Neulich beim Kaffeetrinken, wir saßen bei Apfelkuchen und Filterkaffee am Familientisch, stand ich plötzlich im Mittelpunkt des Interesses: Und was macht die Arbeit? Fragte meine Oma. „Ich habe gestern im Supermarkt gearbeitet“, sagte ich. Meine Oma ist über 80 Jahre alt, weiß aber genau, dass ich keine Verkäuferin bin sondern Journalistin. Ich stach mit der Gabel ein weiteres Stück des Kuchens ab und versuchte eine Erklärung: „Die Supermarkt Studios sind ein Coworking Space. Alle reden doch vom Coworking und da wollte ich es einfach mal ausprobieren.“ Ihr Gesichtsausdruck ließ mich innehalten. Coworking was? Neugierig und ein wenig ratlos schaute sie mich an während sie mir Kaffee nachschenkte und auf eine Erklärung wartete.
Gern hätte ich Ela in diesem Moment an meiner Seite gehabt. Ela Kagel und meine Oma würden sich gut verstehen, auch wenn sie in sehr verschiedenen Welten zuhause sind. Oma in ihrem Haus mit dem großen Garten vor den Toren der Stadt, dem ruhigen Leben ohne Internet. Ela dagegen wechselt innerhalb von Sekunden von Deutsch zu Englisch, von Twitter zu Facebook mit Handy am Ohr, organisiert, spricht mit Künstlern und Menschen aus der Kreativwirtschaft: bei ihr laufen die Drähte heiß.
Ela Kagel und meine Oma lieben den Austausch, beide sind offene, aufmerksame und sehr nette Gastgeber, ich fühle mich bei beiden wohl. Sie würden sich gut verstehen. Doch Ela hat keine Zeit. Gerade jetzt wuselt sie in der Brunnenstraße herum, sitzt sicher im Supermarkt-Studio 2 oder 3 an einem der Schreibtische und organisiert das, was ich nun meiner Oma erklären will: Coworking – moderne Bürogemeinschaften an gemieteten Schreibtischen.
Trend aus den USA ist längst im Wedding angekommen
Coworking ist insbesondere in den USA verbreitet. In Deutschland gibt es ungefähr 230 Coworking-Bürogemeinschaften, in Berlin sind es etwa 50. Der Trend ist in den letzten Jahren auch im Wedding angekommen. Insbesondere Freiberufler, Kreative, kleine Unternehmen und so genannte digitale Nomaden nutzen die Arbeitsplätze und die dazugehörige Infrastruktur in den Supermarkt Studios im Brunnenviertel, im Stattbad Wedding in der Gerichtstraße, in der Alten Kantine in der Uferstraße, im Raumteiler in der Türkenstraße und in vielen weiteren Gemeinschaftsbüros.
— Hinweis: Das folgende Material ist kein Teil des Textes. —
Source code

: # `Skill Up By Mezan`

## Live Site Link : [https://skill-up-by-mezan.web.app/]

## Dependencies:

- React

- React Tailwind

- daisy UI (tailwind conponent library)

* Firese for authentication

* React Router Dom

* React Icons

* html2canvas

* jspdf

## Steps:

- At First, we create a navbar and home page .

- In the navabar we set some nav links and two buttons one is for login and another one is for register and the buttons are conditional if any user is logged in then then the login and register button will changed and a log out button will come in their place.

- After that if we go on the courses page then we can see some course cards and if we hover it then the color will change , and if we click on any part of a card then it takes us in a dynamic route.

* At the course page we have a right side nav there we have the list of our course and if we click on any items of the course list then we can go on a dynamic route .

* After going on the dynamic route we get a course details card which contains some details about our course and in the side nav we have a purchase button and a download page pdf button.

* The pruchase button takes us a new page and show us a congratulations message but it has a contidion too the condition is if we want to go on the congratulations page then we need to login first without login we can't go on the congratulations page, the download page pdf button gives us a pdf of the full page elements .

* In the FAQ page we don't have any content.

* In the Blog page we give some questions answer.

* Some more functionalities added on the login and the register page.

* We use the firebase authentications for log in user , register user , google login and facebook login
In den Supermarkt-Studios bedeutet Coworking: ein schlichter Schreibtisch, eine silberne Schreibtischlampe, ein Drehstuhl, ein Papierablagefach in Silber, eine Steckdose, Scanner, Kopierer, drahtloses Internet. Dazu Wasser, ein Sofa, hübsche Bilder an den Wänden, ein Besprechungsraum nebenan, ein freier Blick durch raumhohe Fenster auf die Brunnenstraße. Ela nennt das Galerie-Arbeitsplatz. An den vermieteten Schreibtischen sitzen Architekten, Kulturwissenschaftler, Anwälte, mit verschiedensten Projekten beschäftigte Büromenschen. Sie können ihr Mini-Büro an allen Tagen in der Woche zu jeder Tages- und Nachtzeit nutzen. Mittendrin hat Ela Kagel ihren Platz. Die freie Kuratorin und Produzentin organisiert von dort auch die Aktivitäten im Veranstaltungssaal Supermarkt in der Brunnenstraße 64 ein paar Häuser weiter.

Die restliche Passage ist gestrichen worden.